Out of the listing below, copy every line that carries the string "Преподаватели".
(Material for the task)
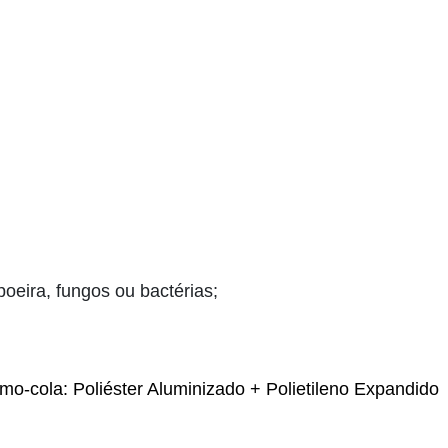
poeira, fungos ou bactérias;
mo-cola: Poliéster Aluminizado + P
olietileno Expandido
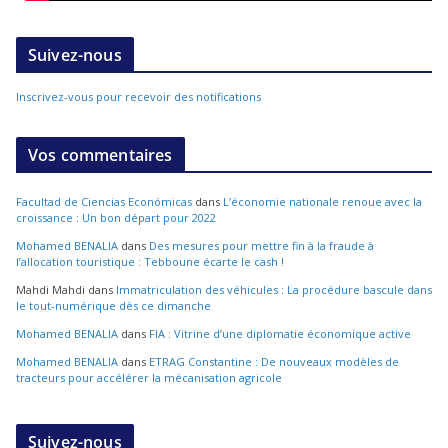
Suivez-nous
Inscrivez-vous pour recevoir des notifications
Vos commentaires
Facultad de Ciencias Económicas
dans
L’économie nationale renoue avec la
croissance : Un bon départ pour 2022
Mohamed BENALIA
dans
Des mesures pour mettre fin à la fraude à
l’allocation touristique : Tebboune écarte le cash !
Mahdi Mahdi
dans
Immatriculation des véhicules : La procédure bascule dans
le tout-numérique dès ce dimanche
Mohamed BENALIA
dans
FIA : Vitrine d’une diplomatie économique active
Mohamed BENALIA
dans
ETRAG Constantine : De nouveaux modèles de
tracteurs pour accélérer la mécanisation agricole
Suivez-nous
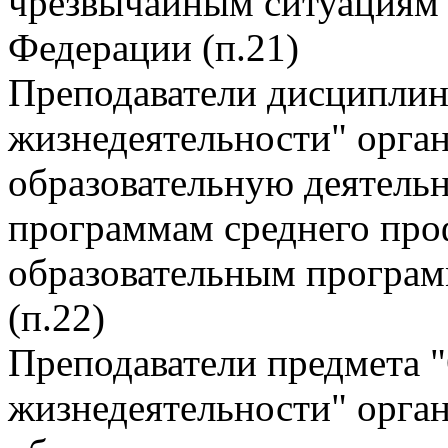
чрезвычайным ситуациям 
Федерации (п.21)
Преподаватели дисциплин
жизнедеятельности" орга
образовательную деятель
программам среднего про
образовательным програм
(п.22)
Преподаватели предмета 
жизнедеятельности" орга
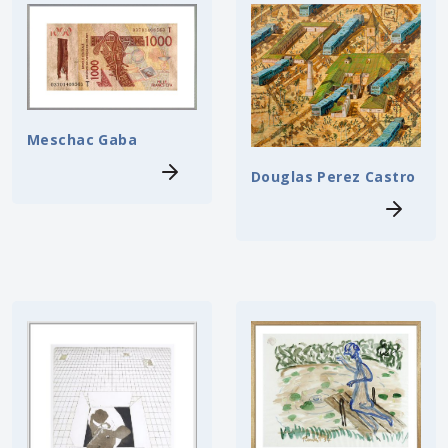
Meschac Gaba
Douglas Perez Castro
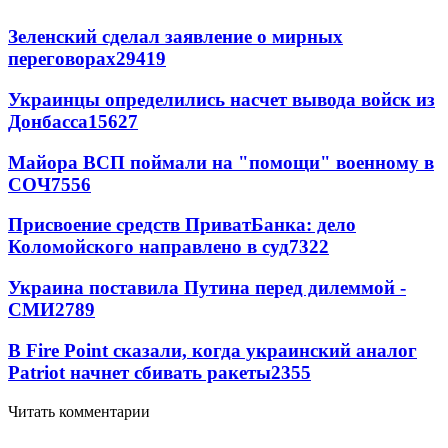
Зеленский сделал заявление о мирных
переговорах
29419
Украинцы определились насчет вывода войск из
Донбасса
15627
Майора ВСП поймали на "помощи" военному в
СОЧ
7556
Присвоение средств ПриватБанка: дело
Коломойского направлено в суд
7322
Украина поставила Путина перед дилеммой -
СМИ
2789
В Fire Point сказали, когда украинский аналог
Patriot начнет сбивать ракеты
2355
Читать комментарии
(End Material for the task)
§ **Completed exercise**:
Преподаватели дисциплин
Преподаватели предмета 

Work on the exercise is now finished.